From €43 billion to €120 billion, and a reality check

The original European Chips Act, introduced in 2023, set an ambitious target of €43 billion in combined public and private investment. The goal was to double the EU’s share of global semiconductor production to 20% by 2030.

That’s not happening. The European Court of Auditors has assessed that the original objective is “very unlikely” to be met. Slow progress and fragmented funding across member states turned a bold industrial policy into a cautionary tale about setting targets without clear mechanisms to hit them.

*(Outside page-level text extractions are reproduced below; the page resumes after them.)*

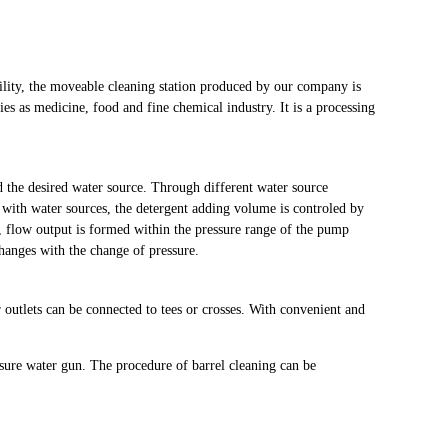
ility, the moveable cleaning station produced by our company is
ies as medicine, food and fine chemical industry. It is a processing
d the desired water source. Through different water source
t with water sources, the detergent adding volume is controled by
, flow output is formed within the pressure range of the pump
hanges with the change of pressure.
 outlets can be connected to tees or crosses. With convenient and
sure water gun. The procedure of barrel cleaning can be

The revised plan swings big in the other direction. Chips Act 2.0 aims to mobilize €120 billion ($140 billion) in investments by 2035. That’s nearly three times the original figure and represents one of the largest coordinated industrial subsidies the EU has ever attempted in technology.

Demand first, fabs second

The new draft addresses this by creating mechanisms for what policymakers call “demand aggregation.” Think of it as the EU trying to play matchmaker between chip manufacturers and the European industries that should be buying from them, particularly automotive and cloud computing.

A notable project under discussion illustrates the scale of ambition: a proposed €30 billion foundry dedicated to advanced AI semiconductors, reportedly targeting chips at the 3 nm node. The investment model being explored would split funding among the European Commission, member states, and private enterprises.

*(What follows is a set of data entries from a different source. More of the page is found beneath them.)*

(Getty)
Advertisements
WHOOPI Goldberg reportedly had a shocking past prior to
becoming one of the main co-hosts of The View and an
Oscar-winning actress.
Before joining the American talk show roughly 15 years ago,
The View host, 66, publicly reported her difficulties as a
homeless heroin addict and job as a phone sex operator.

The competitive landscape has shifted

The Semicon Coalition, a group of European semiconductor stakeholders, issued a declaration in September 2025 calling for a revised strategy to seize technological opportunities. Their argument was straightforward: the 2023 framework was designed for a world that no longer exists.

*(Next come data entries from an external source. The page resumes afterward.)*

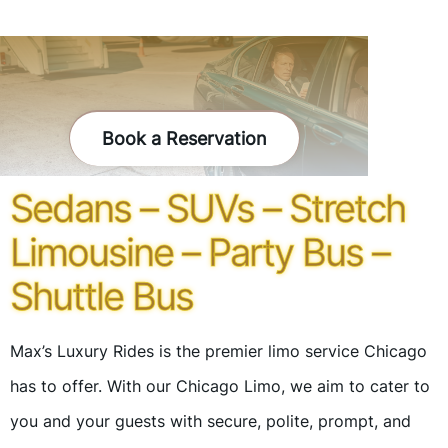
Book a Reservation
Sedans – SUVs – Stretch
Limousine – Party Bus –
Shuttle Bus
Max’s Luxury Rides is the premier limo service Chicago
has to offer. With our Chicago Limo, we aim to cater to
you and your guests with secure, polite, prompt, and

Europe’s position in the semiconductor value chain isn’t zero. ASML, the Dutch lithography giant, remains the single most critical company in the entire global chip supply chain. Companies like Infineon and STMicroelectronics hold strong positions in automotive and industrial chips.

What this means for investors

Companies in the automotive semiconductor space stand to benefit most directly. If the EU successfully creates procurement mechanisms that incentivize European carmakers to source chips domestically, firms like Infineon, NXP Semiconductors, and STMicroelectronics could see meaningful tailwinds.

The simplification of subsidies, another stated goal of the reset, could matter as much as the headline investment number. The original Chips Act was criticized for bureaucratic complexity that made it difficult for companies to access funds quickly.